For those who wish to arrive quickly at answers, or who place greater value on enlightenment-life experience, lightness and immediacy, this approach may at times feel uncomfortable or even unsettling.
Yet for those who are willing to remain with their questions—to slow down, to inquire sincerely, and to deepen self-reflection as a means of cultivating their way of being—this can become a place where one is finally able to breathe more fully.

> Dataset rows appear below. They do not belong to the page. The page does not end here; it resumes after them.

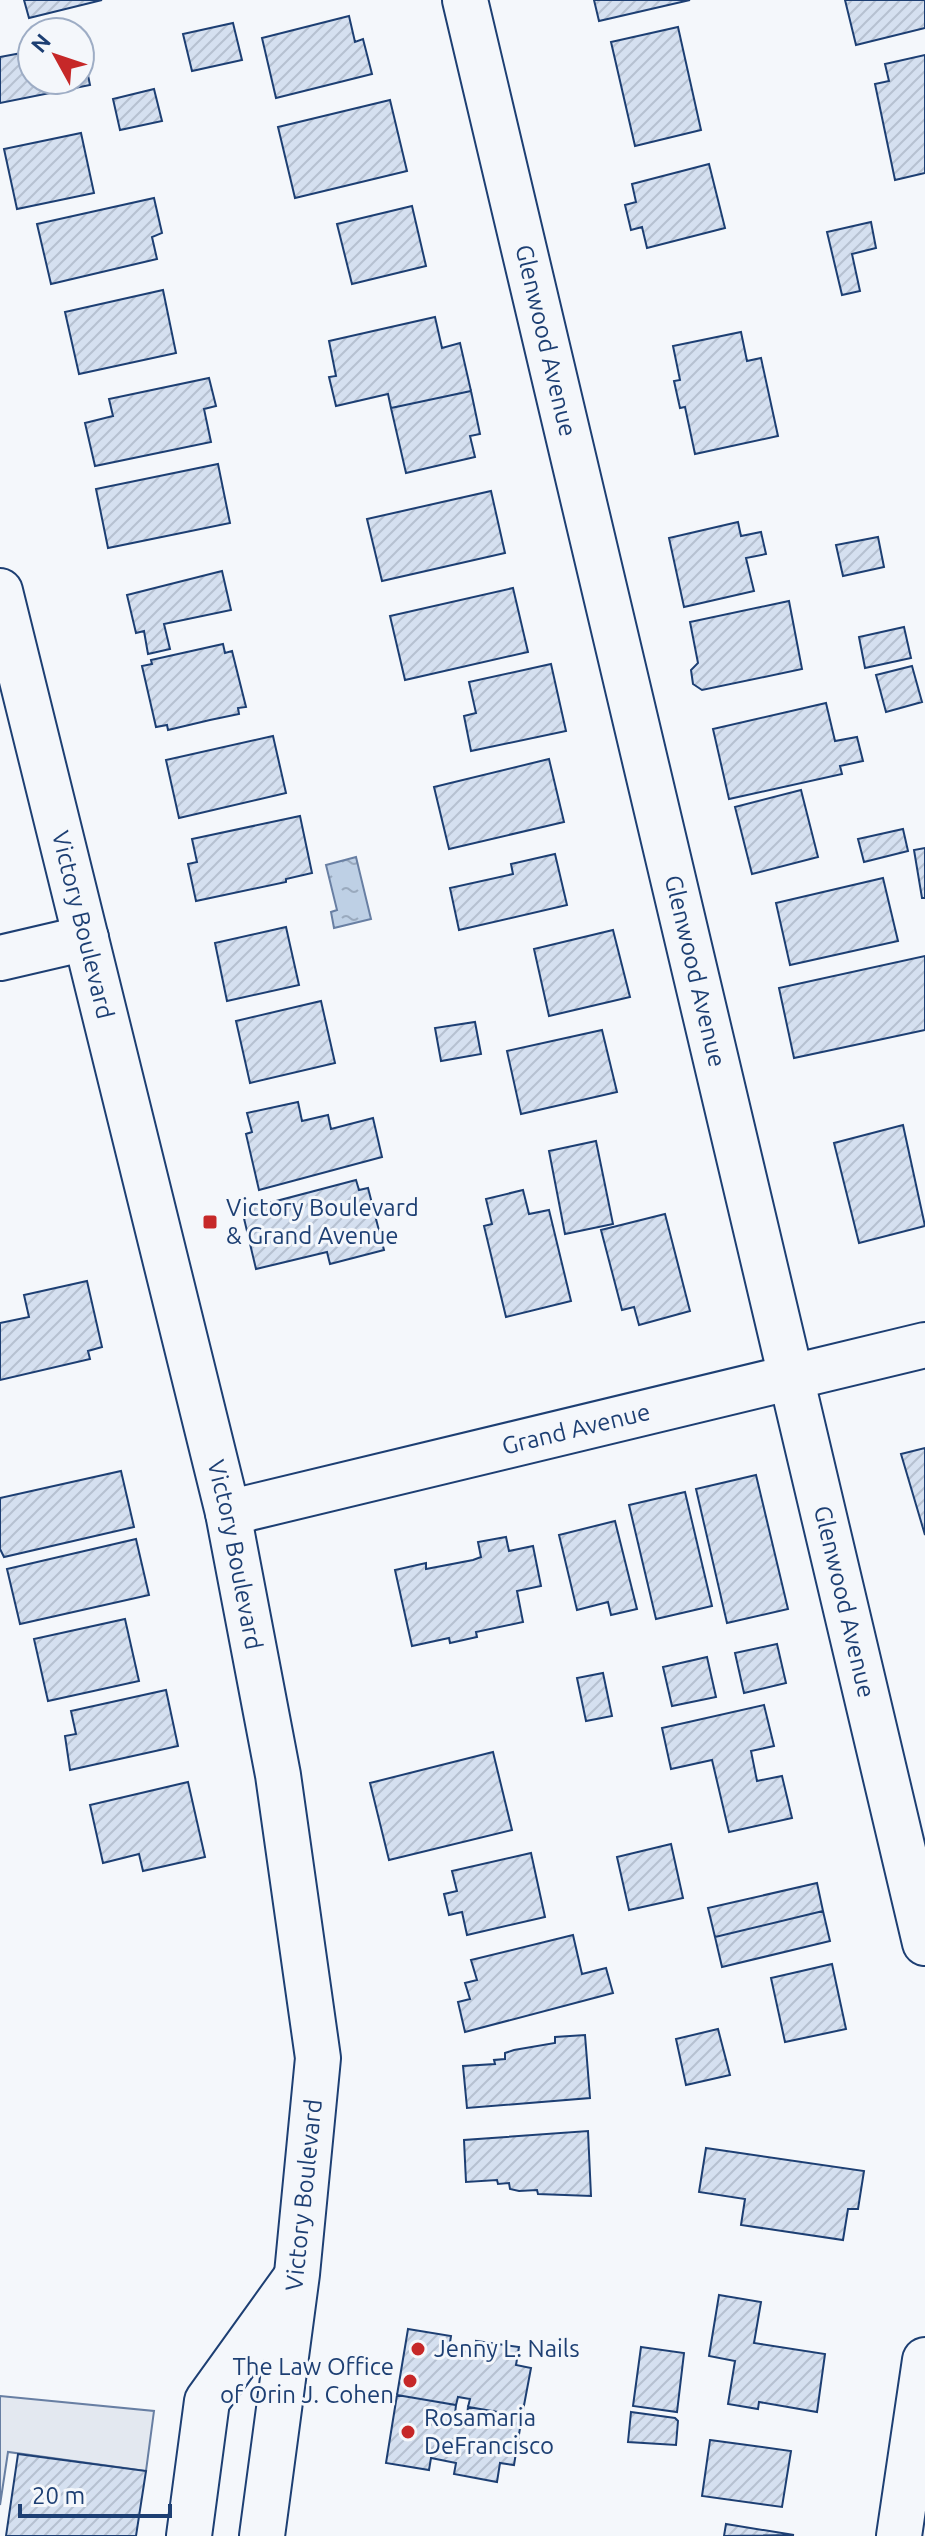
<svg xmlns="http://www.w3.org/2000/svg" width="925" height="2536" font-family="Ubuntu,sans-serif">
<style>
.parking{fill:#e3e8f0;stroke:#687fa3;stroke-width:2}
.water{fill:url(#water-ripples);stroke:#687fa3;stroke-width:2}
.building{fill:url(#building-hatch);stroke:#1d3f73;stroke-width:2}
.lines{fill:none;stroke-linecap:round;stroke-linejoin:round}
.minor-casing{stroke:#1d3f73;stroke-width:48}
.major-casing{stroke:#1d3f73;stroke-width:48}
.minor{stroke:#f4f7fb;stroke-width:44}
.major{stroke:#f4f7fb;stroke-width:44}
.poi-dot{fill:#c62828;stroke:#f4f7fb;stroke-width:3}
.labels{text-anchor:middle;stroke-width:6;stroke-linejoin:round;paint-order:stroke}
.street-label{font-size:24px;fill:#1d3f73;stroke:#f4f7fb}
.poi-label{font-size:24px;fill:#1d3f73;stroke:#f4f7fb;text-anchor:start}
</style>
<defs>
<pattern id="water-ripples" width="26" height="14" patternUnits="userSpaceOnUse" patternTransform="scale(2)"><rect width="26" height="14" fill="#bed0e5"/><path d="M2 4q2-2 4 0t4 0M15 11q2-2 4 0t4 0" fill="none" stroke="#9aaabe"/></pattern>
<pattern id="building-hatch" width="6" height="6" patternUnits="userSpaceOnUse" patternTransform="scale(2)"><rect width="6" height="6" fill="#d5e0f0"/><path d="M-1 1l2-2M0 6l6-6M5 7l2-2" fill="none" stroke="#b6c1d1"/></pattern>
</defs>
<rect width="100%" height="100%" fill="#f4f7fb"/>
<path class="parking" d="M0 2396 154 2411 146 2471 8 2452 0 2505Z"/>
<path class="water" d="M356 857 371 919 334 928 331 912 337 910 326 865Z"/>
<path class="building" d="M24 0H102L29 18Z
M594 0H690L599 21Z
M845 0H925V28L856 45Z
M349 16 355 42 363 39 372 74 276 98 262 38Z
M233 23 242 60 192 71 183 34Z
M678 27 701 130 635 146 611 42Z
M81 41 90 85 0 103V57L32 51V80H80Z
M925 55V173L895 180 875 84 889 81 885 64Z
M154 89 162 121 120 130 113 99Z
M390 100 407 171 295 198 278 127Z
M81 133 94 193 17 209 4 149Z
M709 164 725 228 647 248 642 227 631 230 625 205 636 202 632 184Z
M154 198 162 233 152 237 157 259 51 284 37 224Z
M412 206 426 266 352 284 337 224Z
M871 222 876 248 852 254 860 291 842 295 827 232Z
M163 290 176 353 79 374 65 312Z
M435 317 442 348 460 343 471 391 391 408 388 394 336 406 329 377 336 376 329 341Z
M741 332 747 361 761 358 778 436 695 454 685 407 680 408 674 381 680 380 673 346Z
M209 378 216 406 204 409 211 442 95 466 85 423 113 416 109 399Z
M471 391 480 434 470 436 475 457 406 473 391 408Z
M218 464 230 523 108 548 96 489Z
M491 491 505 553 382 581 367 519Z
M738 522 741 536 761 532 766 554 746 558 754 591 684 607 669 538Z
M878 537 884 567 843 576 836 545Z
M222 571 231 610 164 624 170 649 148 654 144 631 136 633 127 595Z
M513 588 528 652 405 680 390 616Z
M789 601 802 669 702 690 693 684 691 670 698 663 690 622Z
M904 627 911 658 865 668 859 637Z
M223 644 225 653 232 651 246 707 238 708 239 714 210 720 168 730 167 725 156 727 142 666 152 664 151 660Z
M551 664 566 731 471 751 464 716 476 713 469 682Z
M912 666 922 702 886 712 876 675Z
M826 703 835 741 857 737 863 761 840 766 842 774 729 799 713 729Z
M273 736 286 793 179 818 166 760Z
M549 759 564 822 449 849 434 787Z
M801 790 818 857 752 874 735 807Z
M300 816 312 873 286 879V882L196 901 188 864 197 862 192 839Z
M903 829 908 851 864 862 858 839Z
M925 848V898H922L914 850Z
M555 854 567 905 459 930 450 888 513 874 511 864Z
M883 878 898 941 790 965 776 903Z
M286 927 299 985 227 1001 215 943Z
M613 930 630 997 549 1016 534 949Z
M925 956V1030L794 1058 779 988Z
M321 1001 335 1063 250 1083 236 1021Z
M475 1022 481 1054 441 1061 435 1028Z
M602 1030 617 1092 521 1114 507 1051Z
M298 1102 302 1121 328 1115 331 1129 373 1118 382 1157 259 1190 246 1134 252 1132 247 1113Z
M903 1125 925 1226 859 1243 834 1143Z
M596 1141 613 1224 565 1234 549 1151Z
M356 1180 359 1190 368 1188 384 1250 330 1264 327 1252 256 1269 242 1210Z
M523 1190 529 1214 549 1210 571 1301 506 1317 484 1226 492 1224 486 1199Z
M665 1214 690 1311 639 1325 634 1307 622 1310 601 1230Z
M87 1281 102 1347 88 1351 90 1359 0 1380V1323L29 1317 24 1295Z
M925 1448V1535L901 1454Z
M121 1471 134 1527 4 1557 0 1549V1498Z
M756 1475 788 1609 727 1623 696 1489Z
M685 1492 712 1606 656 1619 629 1505Z
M615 1521 637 1609 611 1615 608 1602 577 1610 559 1535Z
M506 1537 509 1551 533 1546 541 1586 517 1591 523 1622 476 1632 477 1637 450 1643 449 1638 412 1646 395 1570 426 1563V1569L473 1560 481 1557 478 1542Z
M136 1539 149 1595 20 1624 7 1569Z
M125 1619 139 1681 48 1701 34 1639Z
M777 1644 786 1683 744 1693 735 1653Z
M707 1657 716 1697 672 1706 663 1667Z
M603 1673 612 1716 586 1721 577 1678Z
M166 1690 178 1746 70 1770 65 1736 76 1734 71 1711Z
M764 1705 774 1746 751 1751 757 1781 782 1776 792 1818 729 1832 712 1760 671 1769 662 1728Z
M493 1752 512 1830 389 1860 370 1783Z
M188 1782 205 1857 143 1871 139 1854 103 1863 90 1805Z
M671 1844 683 1898 629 1910 617 1857Z
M531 1853 545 1917 467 1935 462 1912 449 1915 444 1894 457 1891 452 1871Z
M817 1883 823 1911 715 1937 708 1908Z
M823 1911 830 1941 722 1967 715 1937Z
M573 1935 582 1974 606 1968 613 1993 465 2032 458 2002 470 1999 465 1983 477 1980 471 1960Z
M832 1964 846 2029 785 2042 771 1978Z
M718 2029 730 2075 686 2085 676 2039Z
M585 2035 590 2098 467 2108 463 2066 495 2064 494 2060 505 2059V2053L514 2050 555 2043V2037Z
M588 2131 591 2196 538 2194 537 2190 519 2191 510 2189 509 2183 498 2184 497 2180 466 2182 464 2140Z
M706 2148 864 2171 858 2209H848L843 2240 741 2225 745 2199 699 2192Z
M719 2295 761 2302 754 2343 825 2354 817 2412 759 2402 758 2409 728 2404 735 2361 709 2356Z
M408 2329 451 2336 449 2349 475 2353 476 2341 519 2347 516 2365 531 2368 522 2416 468 2407 470 2399 458 2397 456 2405 397 2395Z
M641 2347 684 2353 677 2412 633 2406Z
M397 2395 456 2405 455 2414 467 2416 468 2407 522 2416 514 2465 500 2463 497 2482 454 2474 456 2463 431 2458 429 2470 386 2463Z
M631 2412 675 2418 678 2421 676 2445 628 2442Z
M710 2440 791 2451 782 2507 702 2496Z
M18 2454 146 2471 136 2536H6Z
M726 2524 794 2535 724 2536Z"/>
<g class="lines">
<defs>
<g id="minor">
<path id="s1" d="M465 0 925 1943"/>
<path d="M0 958 86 938"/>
<path id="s2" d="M228 1513 925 1345"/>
<path d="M899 2536 925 2360"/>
</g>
<g id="major">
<path id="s3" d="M0 591 228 1513 278 1775 318 2058 297 2274 262 2536"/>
<path d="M189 2536 207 2401 294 2280"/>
</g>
</defs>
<use href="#minor" class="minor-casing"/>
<use href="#major" class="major-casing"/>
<use href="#minor" class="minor"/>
<use href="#major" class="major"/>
</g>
<g class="poi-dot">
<rect x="202" y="1214" width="16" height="16" rx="4"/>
<circle cx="418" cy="2349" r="8"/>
<circle cx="410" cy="2381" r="8"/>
<circle cx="408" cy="2432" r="8"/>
</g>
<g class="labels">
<g class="street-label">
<text dy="8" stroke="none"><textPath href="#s1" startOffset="350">Glenwood Avenue</textPath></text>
<text dy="8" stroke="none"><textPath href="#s3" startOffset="344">Victory Boulevard</textPath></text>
<text dy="8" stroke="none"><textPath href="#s1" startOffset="998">Glenwood Avenue</textPath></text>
<text dy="8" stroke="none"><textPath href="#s2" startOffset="358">Grand Avenue</textPath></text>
<text dy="8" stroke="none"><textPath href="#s3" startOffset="992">Victory Boulevard</textPath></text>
<text dy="8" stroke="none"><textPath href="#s1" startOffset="1646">Glenwood Avenue</textPath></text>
<text transform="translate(304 2195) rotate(-84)" y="8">Victory Boulevard</text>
</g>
<g class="poi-label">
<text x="226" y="1216">Victory Boulevard<tspan x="226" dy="28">&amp; Grand Avenue</tspan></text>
<text x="434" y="2357">Jenny L. Nails</text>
<text x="394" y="2375" text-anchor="end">The Law Office<tspan x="394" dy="28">of Orin J. Cohen</tspan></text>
<text x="424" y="2426">Rosamaria<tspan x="424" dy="28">DeFrancisco</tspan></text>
</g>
</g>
<g transform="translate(56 56) rotate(310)"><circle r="38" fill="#f4f7fb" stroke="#9eadc5" stroke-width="2"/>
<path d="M0-6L14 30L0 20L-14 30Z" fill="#c62828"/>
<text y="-12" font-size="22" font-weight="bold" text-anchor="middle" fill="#1d3f73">N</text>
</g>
<path d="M20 2504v12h150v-12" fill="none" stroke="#1d3f73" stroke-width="4"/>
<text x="32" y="2504" font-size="24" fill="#1d3f73" stroke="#f4f7fb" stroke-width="6" paint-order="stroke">20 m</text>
</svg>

Here, through Reiki, we explore Japanese spirituality, culture, and a way of being understood as —a path or discipline of life. Rather than focusing on acquiring qualifications or titles, emphasis is placed on continually asking how one lives, and how one chooses to be.

For this reason, a genuine interest in and respect for Japanese traditions and culture form the foundation of this learning.

This school may resonate with those who have begun to feel a quiet fatigue from trying to maintain “correctness” or a perpetually “healed” state.

With those who have begun to feel a quiet unease as traditions, culture, and healing are increasingly detached from their original contexts, selectively extracted, and repackaged as visually polished products—consumed within market-driven, image-oriented spiritual spaces shaped by Western capitalism and consumerism.

It may also speak to those who wish not to add more, but to gently pare things away; who seek not to heal everything, but to live while honoring an inner sense of peace, noticing the small moments of quiet happiness woven into everyday life.

For those who wish to slow their pace, breathe more deeply, and recover the feeling of standing quietly in the liminal space between the visible and the invisible worlds, the doors of this school are open—softly, and without insistence.